Diane's husband, Allen (played by Ty Brill), is bent on the glitz and glamour of upper-class society, and the heavy make-up of plane models with stiff expressions deliberately arranged to improve Diane's photography skills are incompatible with Diane's desire to pay attention to the deformed world and the tranquility and reality of the disabled, homosexuals and transgender people in the world she cares about.
According to common sense, Allen, the husband in the play, is a good husband and a sympathetic victim. He loves Diane deeply and tolerates his wife's destruction of marriage again and again. In fact, when the normal ethical system in my heart was torn apart by Diane's betrayal-which is also the reason why I felt extremely uncomfortable in the first half of the film-I have been played a little by the director's careful layout and my own vulgarity.
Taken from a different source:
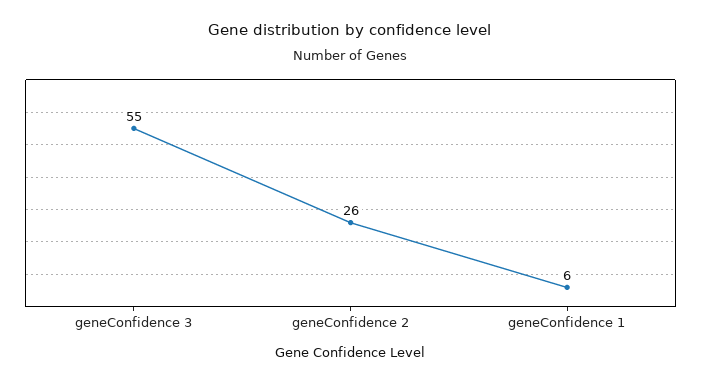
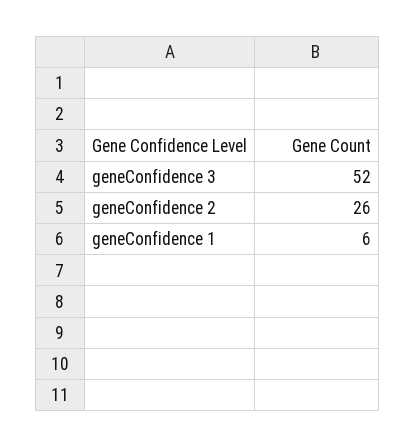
geneConfidence 3: 55 -> 52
With respect to Diane's rebellion against all normal aesthetic tastes, the director is also trying to rebel and subvert the audience's fixed ethical cognition. Although, only a few people can realize that some moral principles that people have always respected are just a kind of appearance label for people to cover up the darkness and ugliness behind their backs.
Perhaps, the director wants to reiterate photographer Diane Abs's artistic point of view through multi-layer allegory: to seek the real emotion hidden behind the camera through living misery. Although the director only observes Diane's black and white, still, broken, decadent and even ugly image world with colorful, coherent and fluent audio visual symbols, whether his expression and interpretation are appropriate or not, as he said in the opening remarks of the film, "This film is a tribute to Diane." -It seems that he did it.
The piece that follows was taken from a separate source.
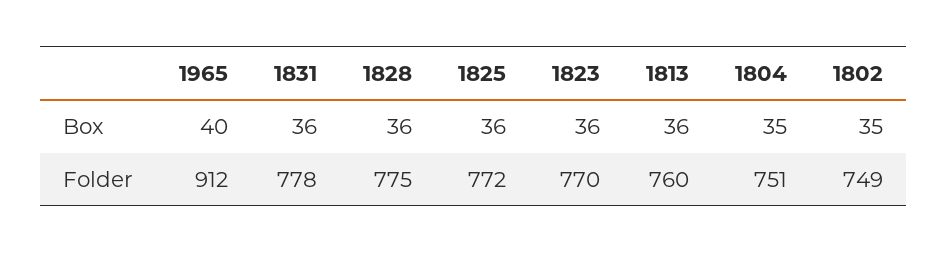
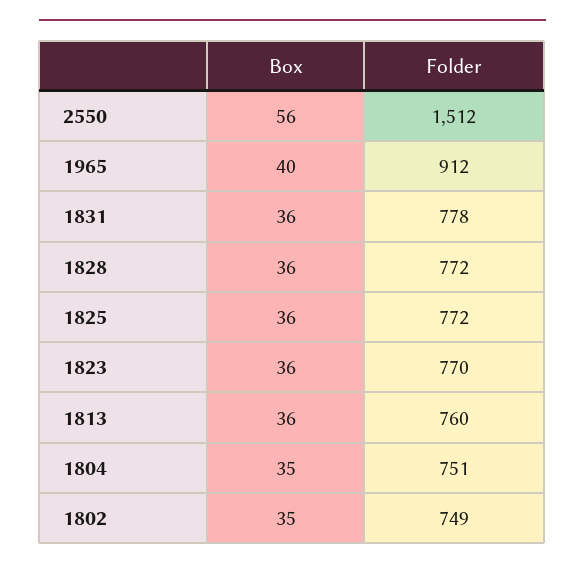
1828, Folder: 775 -> 772
2550, Box: none -> 56
2550, Folder: none -> 1512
Just as my interpretation of this film is as superficial as its title "Fur" (2), my heart is full of admiration for the lofty art and real artists from beginning to end.
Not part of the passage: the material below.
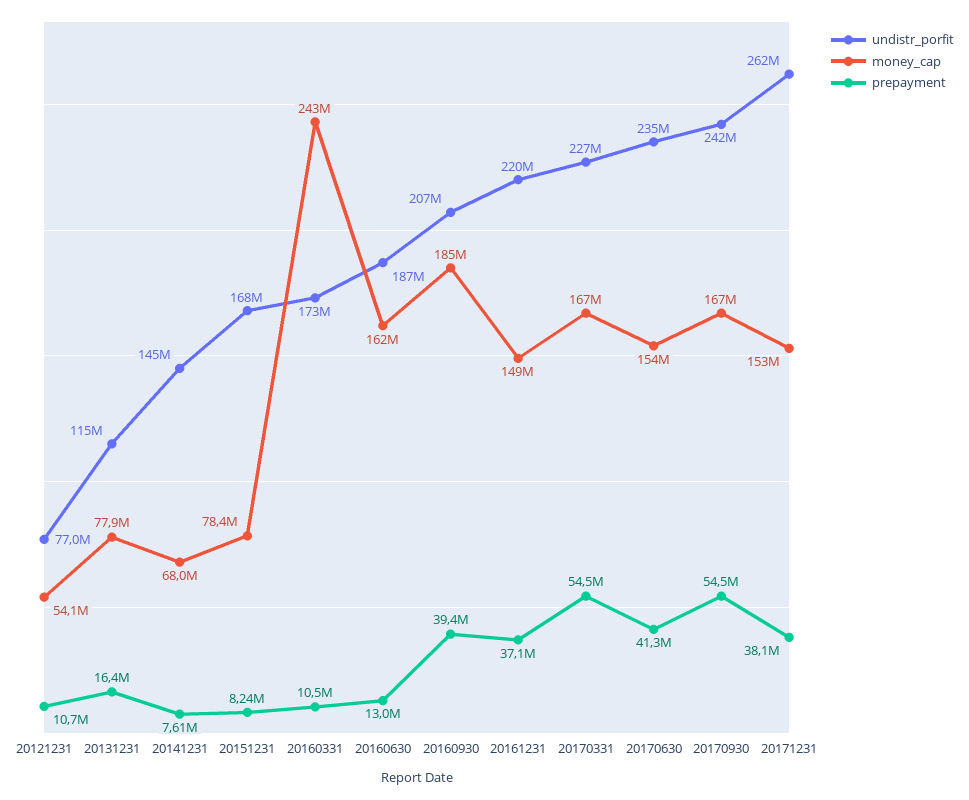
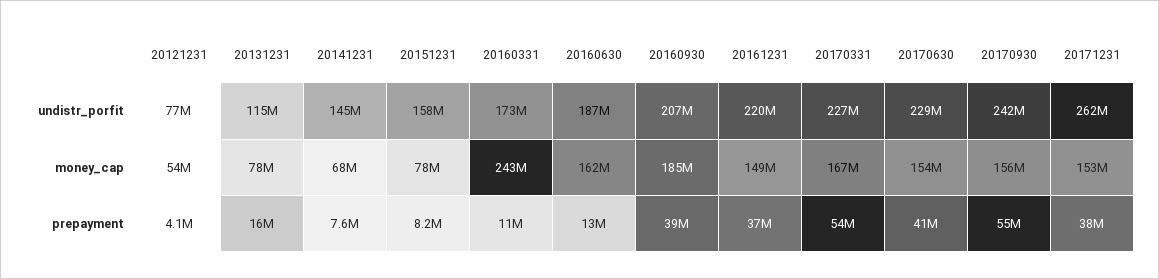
prepayment, 20121231: 10700000 -> 4100000
undistr_porfit, 20151231: 168000000 -> 158000000
undistr_porfit, 20170630: 235000000 -> 229000000
money_cap, 20170930: 167000000 -> 156000000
Note 1: Diane Arbus —— When the film started soon, the persistent depression, heaviness and shocking revealing style overwhelmed me, I had to stop watching it for the first time and search for all the real background information about her —— Jewish, the most important standard-bearer of American new documentary photography from 1923 to 1971, and was called "Van Gogh in photography". She aimed the camera at all the original forms of marginalized people who were deliberately avoided by mainstream aesthetic tastes, even disgusting and spurned. The depravity and filth of the poor and homeless, the recklessness of transsexuals and homosexuals, the calm body in the celestial camp, the serenity and calmness of deformed people and dead bodies, etc., are all the objects that her lens pursues all her life. "Many people spend their whole lives afraid that they will be bruised, and these disabled patients and deformed people were born with injuries. They have passed the test and are all nobles." After reading this famous saying from Diane's mouth, maybe it is not difficult for you to imagine why she is so stubborn and respectful of those suffering pictures. Diane also believes that everyone around us is deliberately pretending and trying to send out a specific signal, hoping that the world around us will know them through these signals. However, people are trying to discover the defects of others, which is the inertia emission and inertia cognition between normal people, which she calls cracks. Similarly, it is not difficult to imagine why some so-called normal people keep spitting at her works and feel angry and scared when they examine her works. Obviously, her enthusiasm for the normality of the marginalized groups-those scenes that are contradicted by the so-called normal vision-stung people's sensitivity and fragility to cover up their ugliness in a funny and futile way.
Note ②: This film is also translated into Fur or Peering the Shadows.